Arcevia celebra Gino Bartali, il grande campione che salvo’ 800 ebrei dalla deportazione

Arcevia (Ancona) 2 maggio.- Vincitore di tre Giri d’Italia , nel 1936, 1937 e 1946 e due Tour de France ( 1938 e 1948), Gino Bartali non fu solo un grande campione di ciclismo ma anche di umanità. Dopo l’occupazione tedesca in Italia nel settembre 1943, Bartali fu un corriere della Resistenza che riuscì a salvare dalla deportazione nei lager almeno 800 ebrei e rifugiati politici, pedalando nel tratto Firenze-Assisi e nascondendo nella bicicletta documenti falsi. «Il bene si fa ma non si dice», disse Bartali al figlio Andrea quando gli raccontò del suo impegno, facendosi promettere che non ne avrebbe mai parlato a nessuno.
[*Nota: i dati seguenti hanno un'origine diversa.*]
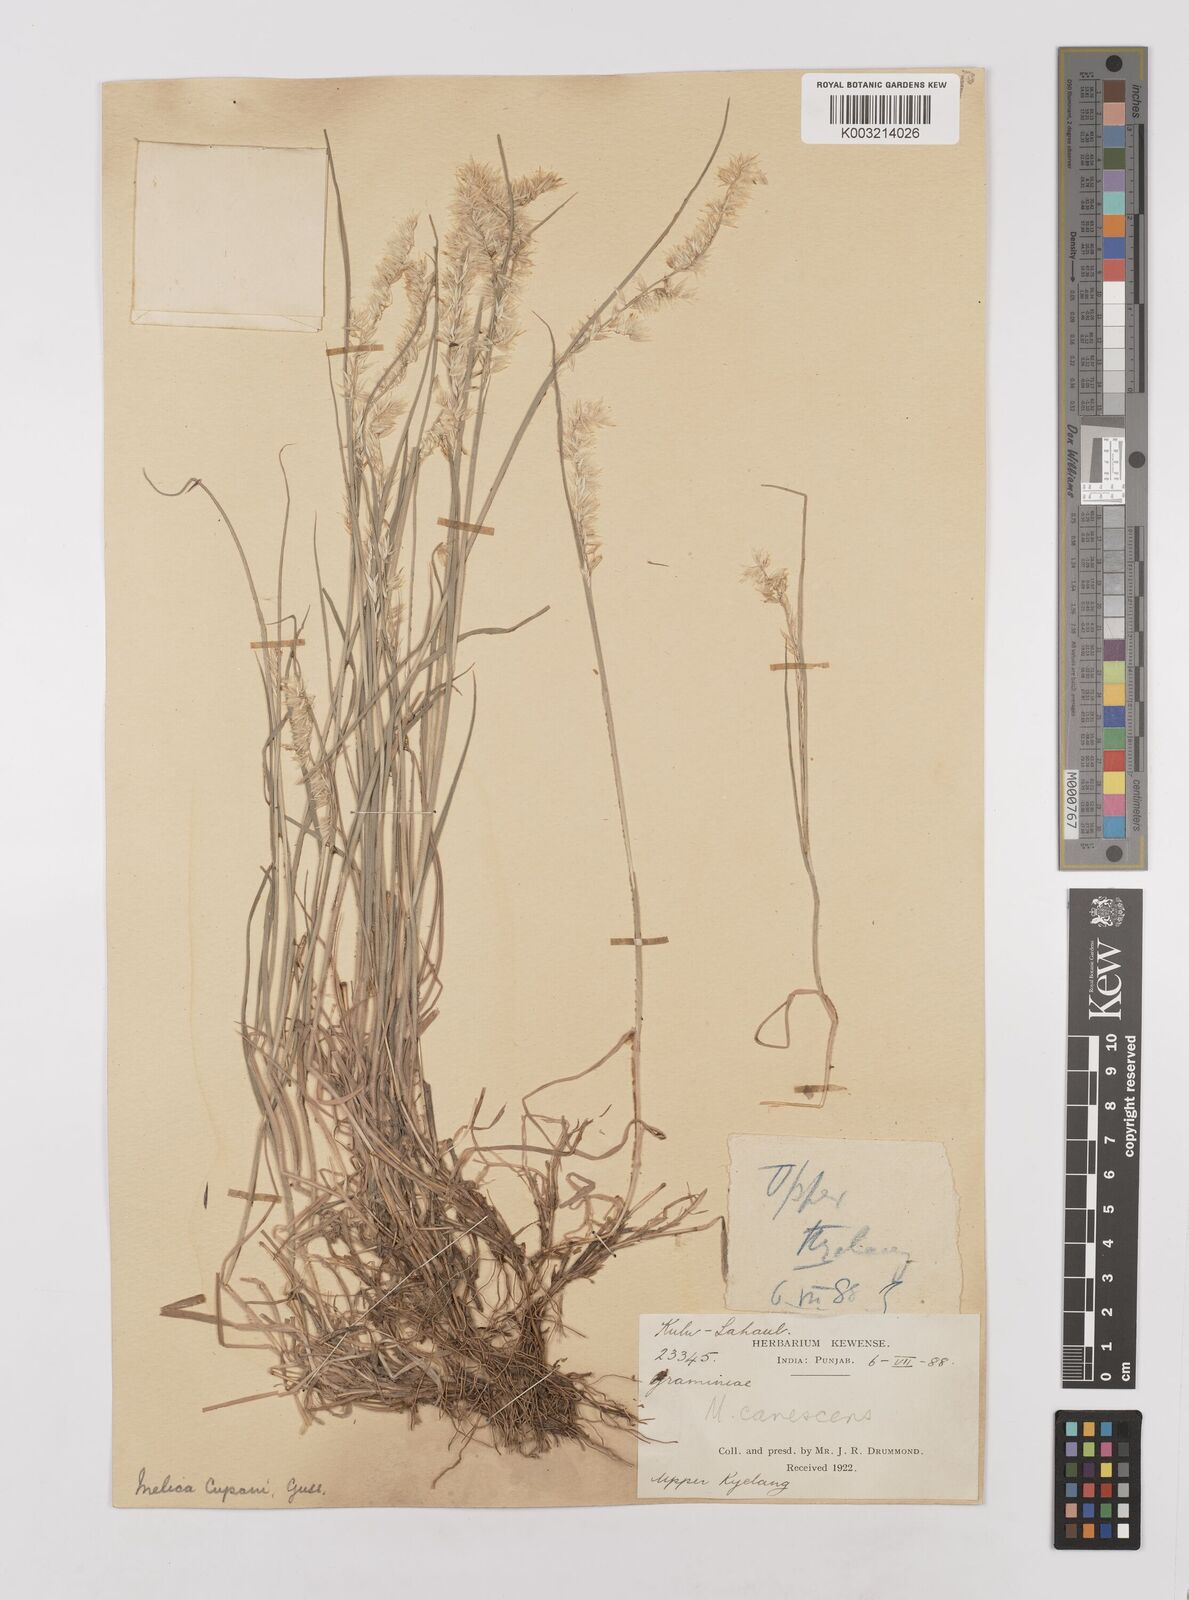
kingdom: Plantae
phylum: Tracheophyta
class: Liliopsida
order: Poales
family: Poaceae
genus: Melica
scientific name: Melica persica
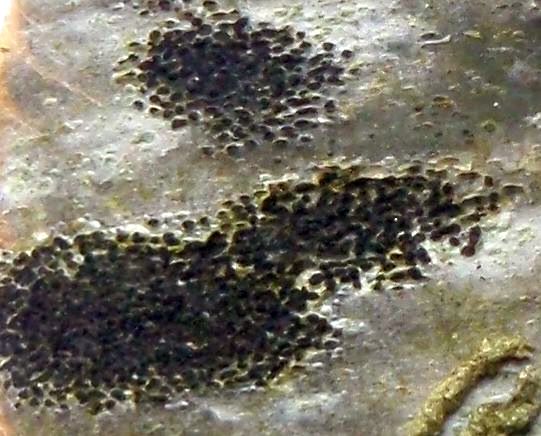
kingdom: Fungi
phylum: Ascomycota
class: Leotiomycetes
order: Rhytismatales
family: Ascodichaenaceae
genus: Ascodichaena
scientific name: Ascodichaena rugosa
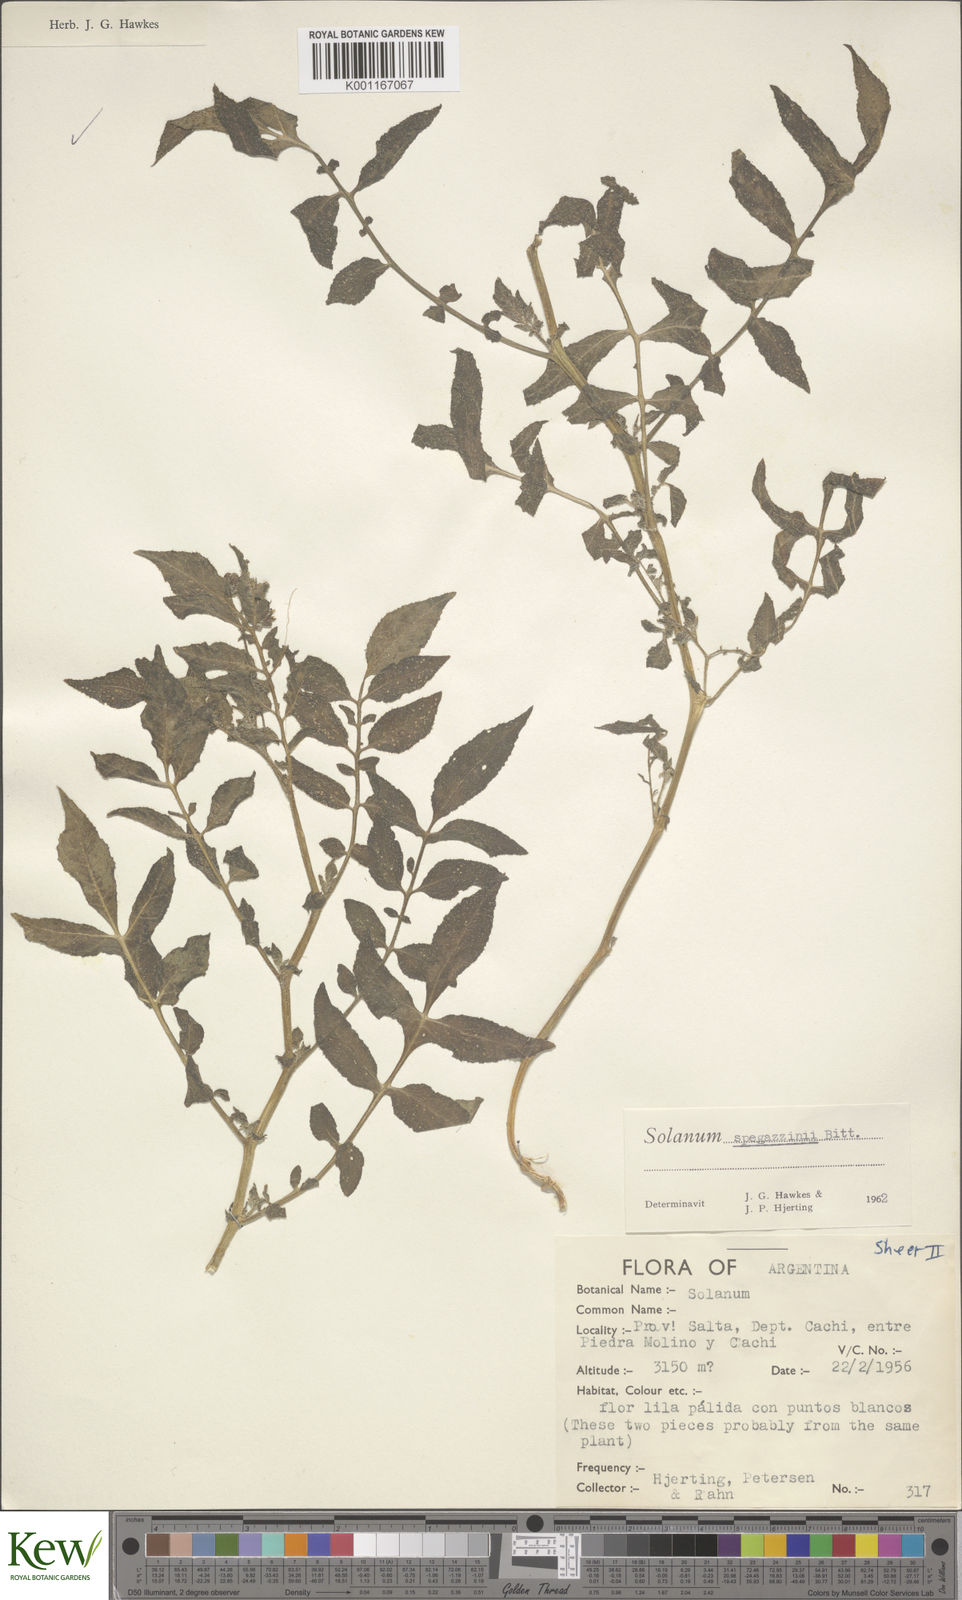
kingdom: Plantae
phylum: Tracheophyta
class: Magnoliopsida
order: Solanales
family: Solanaceae
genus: Solanum
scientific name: Solanum brevicaule
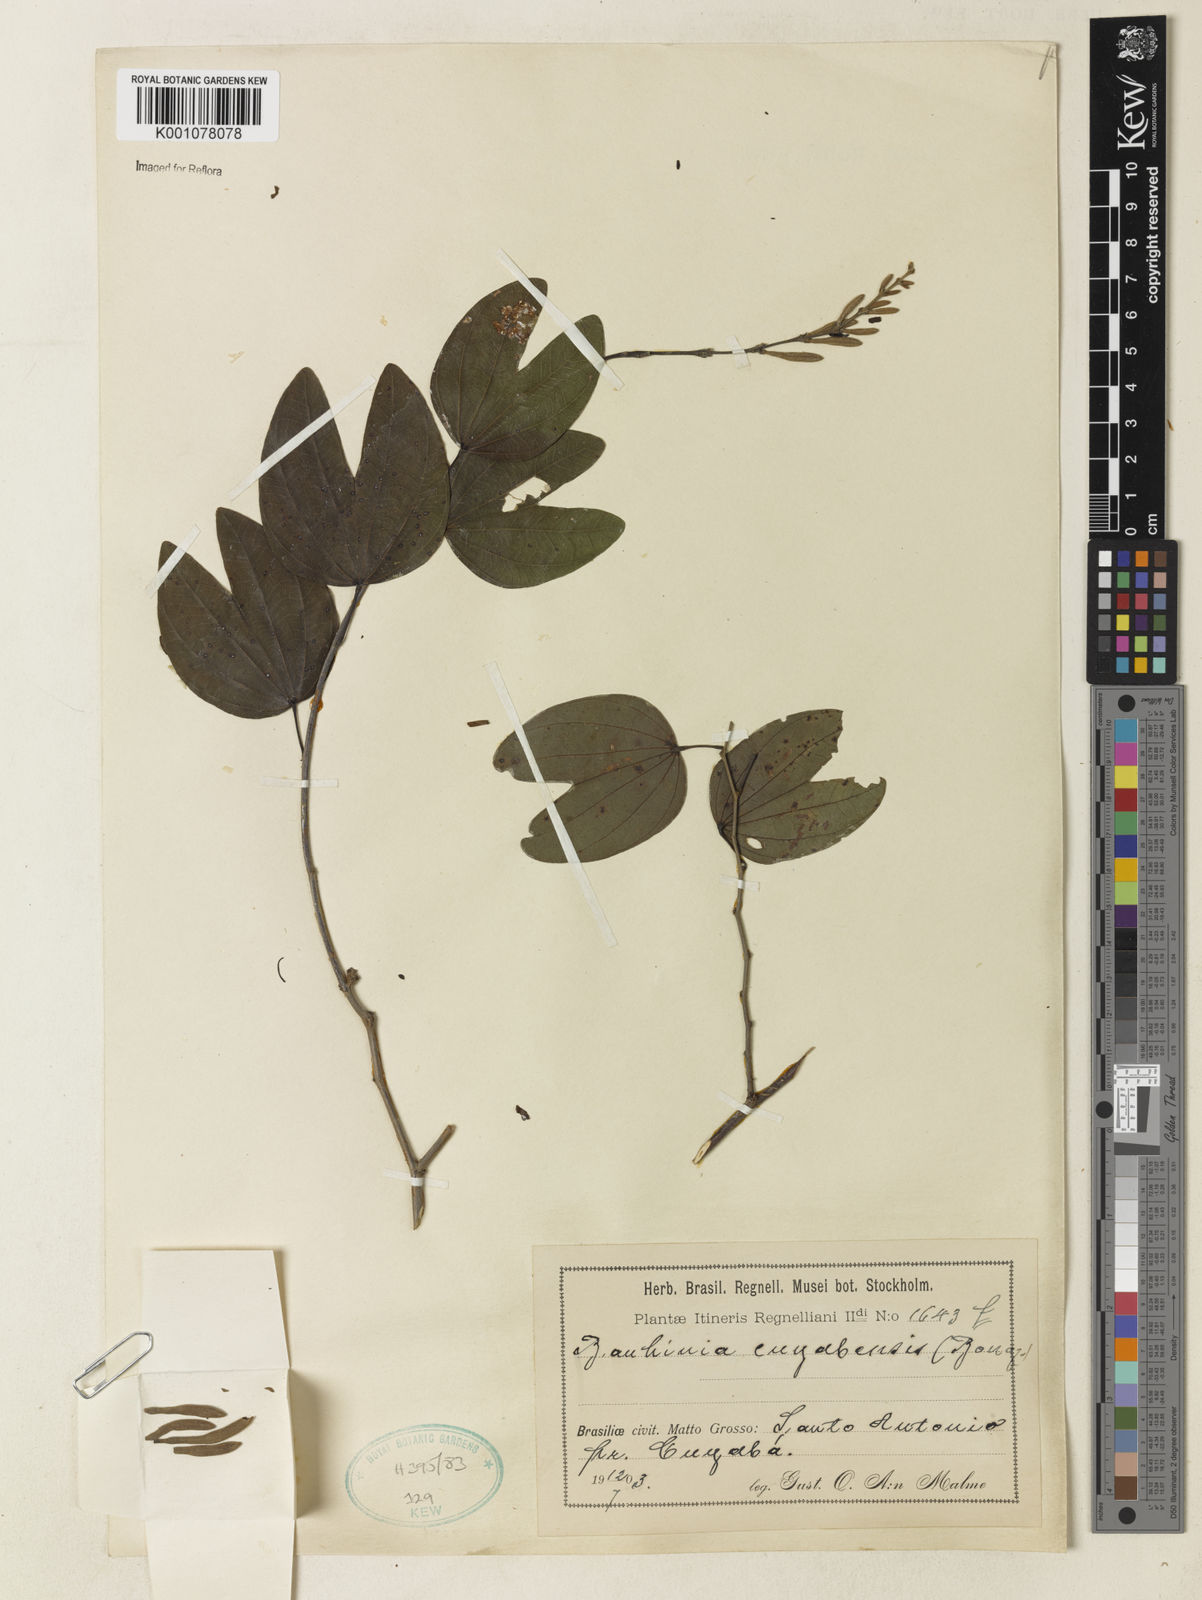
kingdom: Plantae
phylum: Tracheophyta
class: Magnoliopsida
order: Fabales
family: Fabaceae
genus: Bauhinia
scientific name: Bauhinia ungulata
Così la storia emerse solo dopo la sua morte; nel 2005 fu insignito della medaglia d’oro al merito civile e nel 2013 fu riconosciuto come Giusto tra le Nazioni dallo Yad Vashem, il Mausoleo di Gerusalemme.

Per ricordare questa pagina straordinaria di storia, sabato 4 maggio alle ore 21,15 al Teatro Misa di Arcevia va in scena “Nuvole. Da Firenze ad Assisi con la libertà nascosta nella bicicletta di Gino Bartali”, uno spettacolo di Paolo Mirti, con Stefano Venarucci, musiche di Giuseppe Brabaro, regia di Stefano Venarucci. La rappresentazione, fuori abbonamento ed organizzato in collaborazione con la Anpi Sezione di Arcevia, chiude la terza stagione del Teatro Misa promossa dal Comune e ATGTP Associazione Teatro Giovani Teatro Pirata con AMAT Associazione Marchigiana Attività Teatrali e il contributo di Ministero per i Beni e le Attività Culturali e Regione Marche.

Lo spettacolo “Nuvole” prende il nome da un paesino a due passi da Città Di Castello. È là che nel 1943 un bambino di otto anni vide sbucare da dietro una curva il grande campione Gino Bartali. Da quel momento la sua vita non fu più la stessa. Bartali era il corriere segreto dell’organizzazione clandestina che aiutava gli ebrei in Umbria e Toscana, e nel suo percorso d’allenamento tra Firenze ed Assisi nascondeva nel sellino della bici documenti e foto, destinati ad essere stampati in una tipografia clandestina. Quando veniva fermato e perquisito, chiedeva che la bicicletta non venisse toccata, giustificandosi dicendo che le diverse parti del mezzo erano state attentamente calibrate per ottenere la massima velocità.